**Excerpted records:**

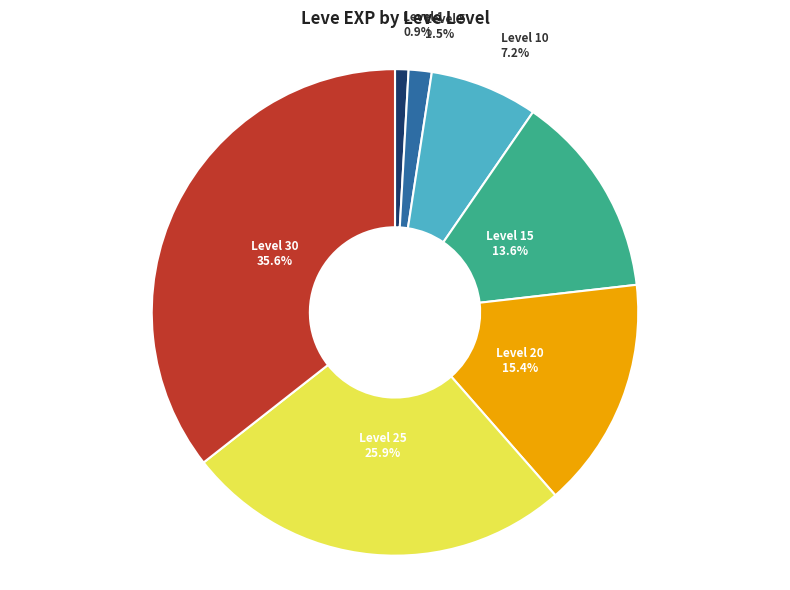

Does any single category account for the majority?

No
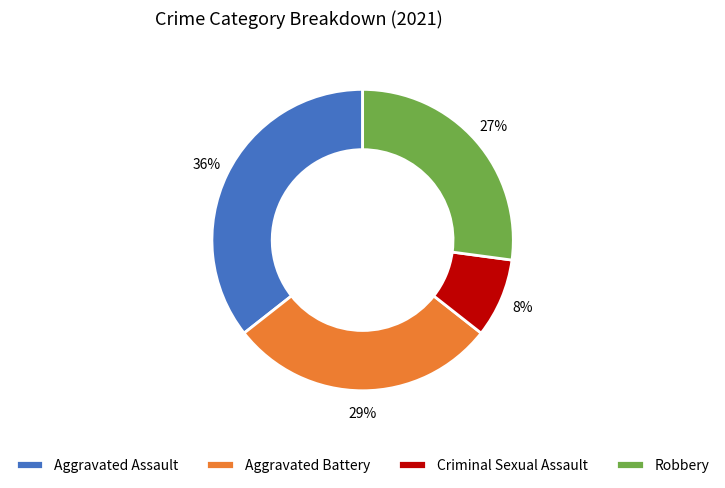

What percentage is the Aggravated Battery slice, to the nearest percent?

29%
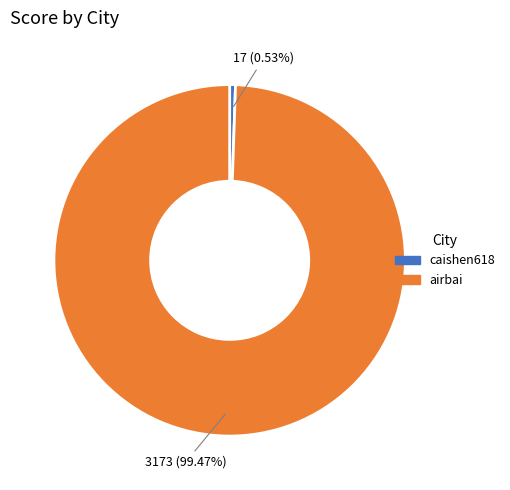

To the nearest percent, what percentage of the pie is caishen618?

1%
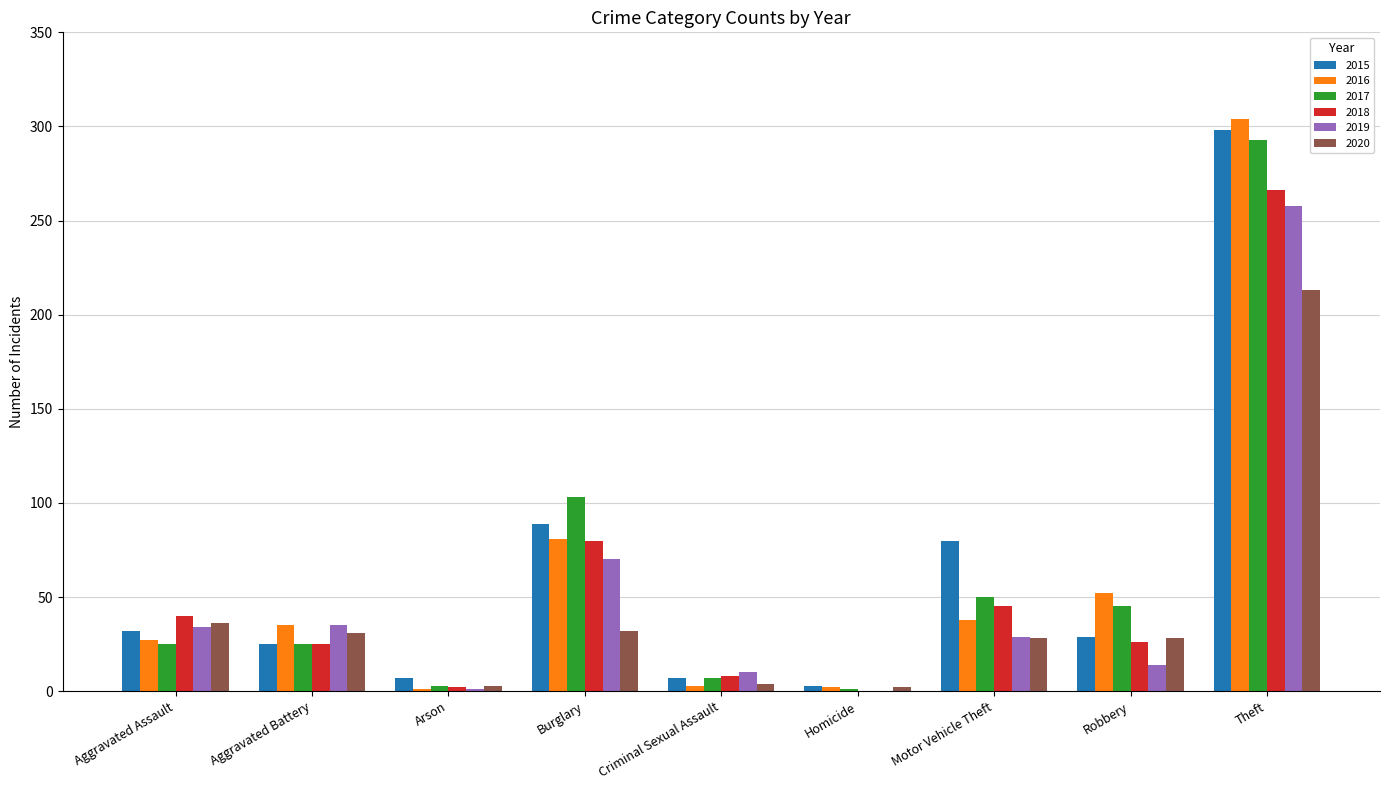

What is the total value across all series at Motor Vehicle Theft?

270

**What you have to do:** Reproduce all of the data above word for word, leaving out the pictures.

**Exercise answer:**
Does any single category account for the majority?

No

What percentage is the Aggravated Battery slice, to the nearest percent?

29%

To the nearest percent, what percentage of the pie is caishen618?

1%

What is the total value across all series at Motor Vehicle Theft?

270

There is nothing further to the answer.